• **EXERCISE OBJECTIVE**:
In the listing below, locate the lines bearing the word "down". Copy every one of them.

• **INFORMATION SUPPLIED**:
□ □ □

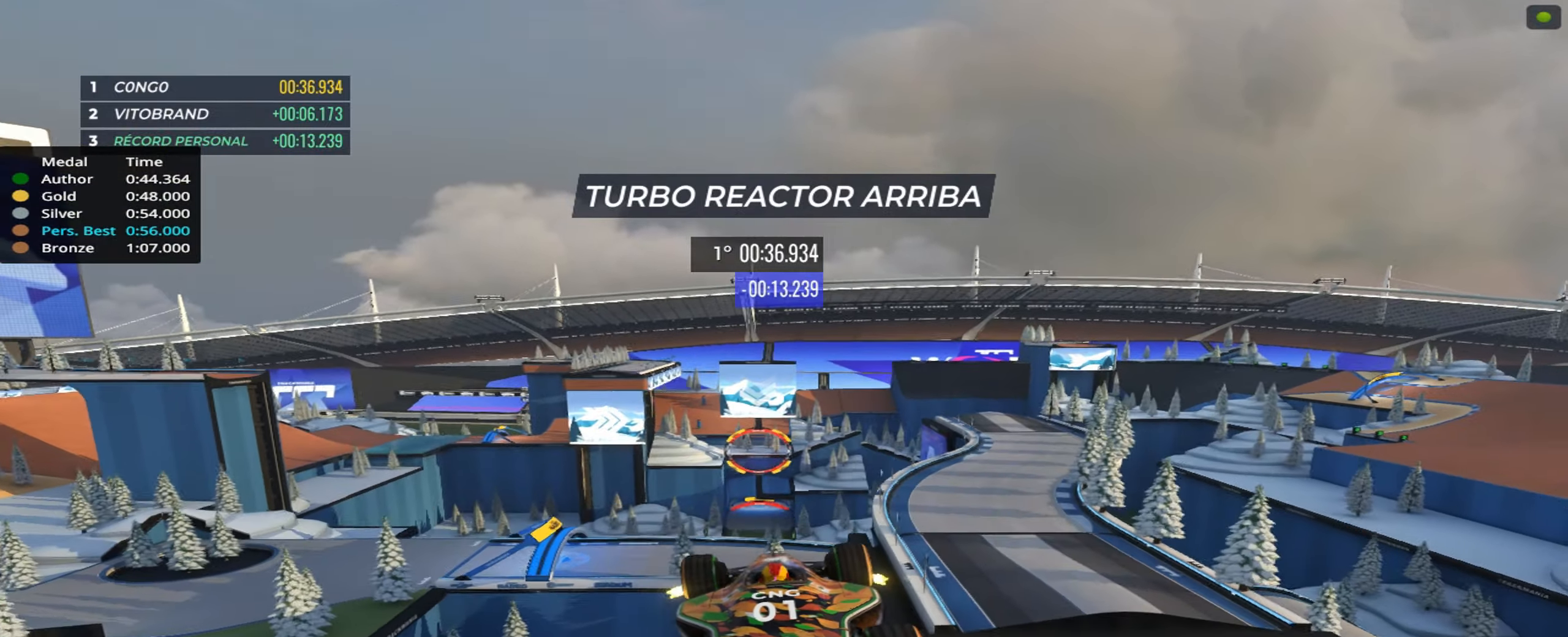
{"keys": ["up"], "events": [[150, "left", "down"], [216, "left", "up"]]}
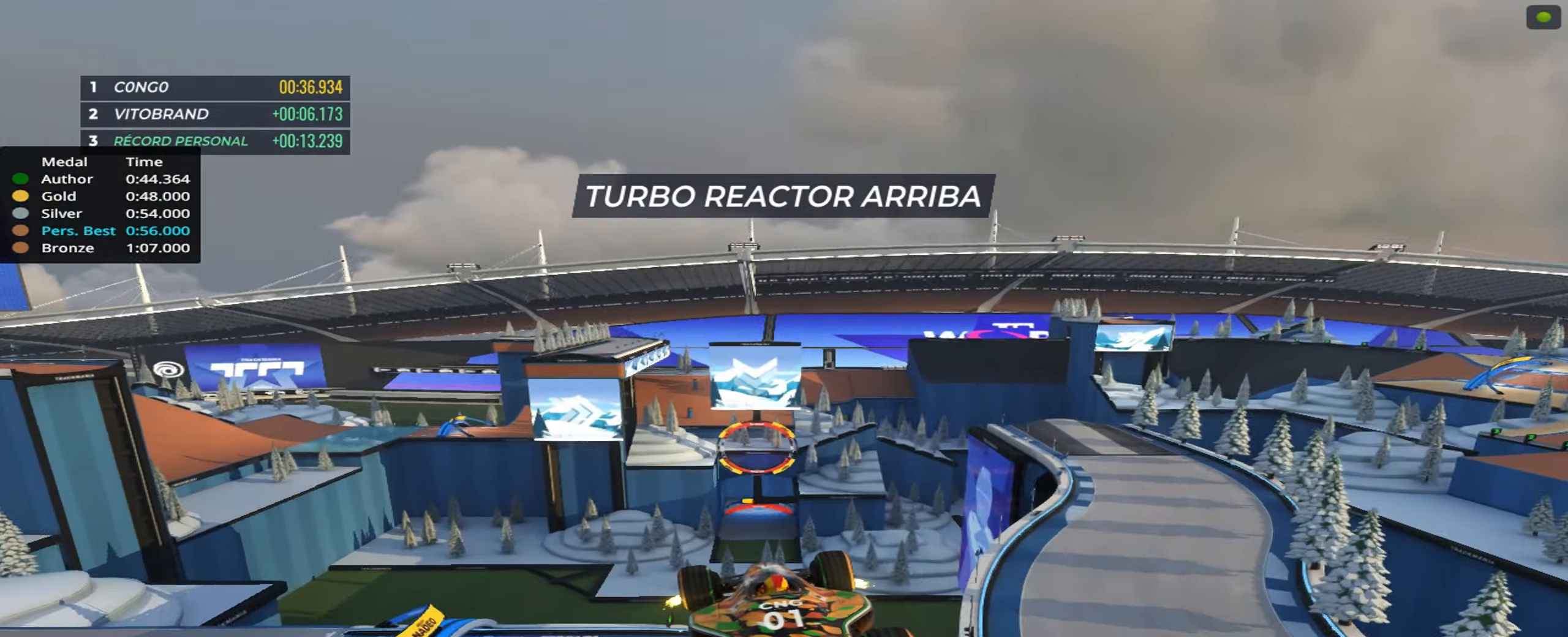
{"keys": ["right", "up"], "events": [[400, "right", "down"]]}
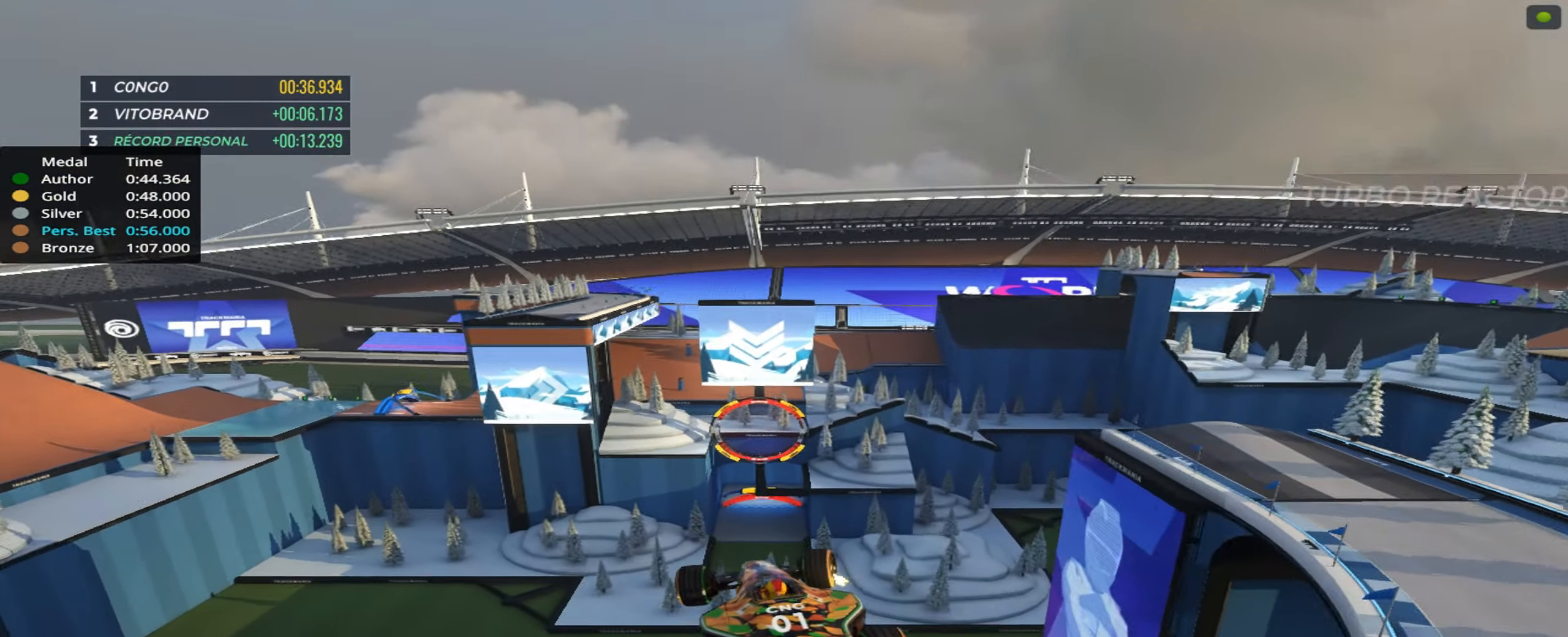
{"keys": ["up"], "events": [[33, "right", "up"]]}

□ □ □

• **OUTPUT OF THE TASK**:
{"keys": ["up"], "events": [[150, "left", "down"], [216, "left", "up"]]}
{"keys": ["right", "up"], "events": [[400, "right", "down"]]}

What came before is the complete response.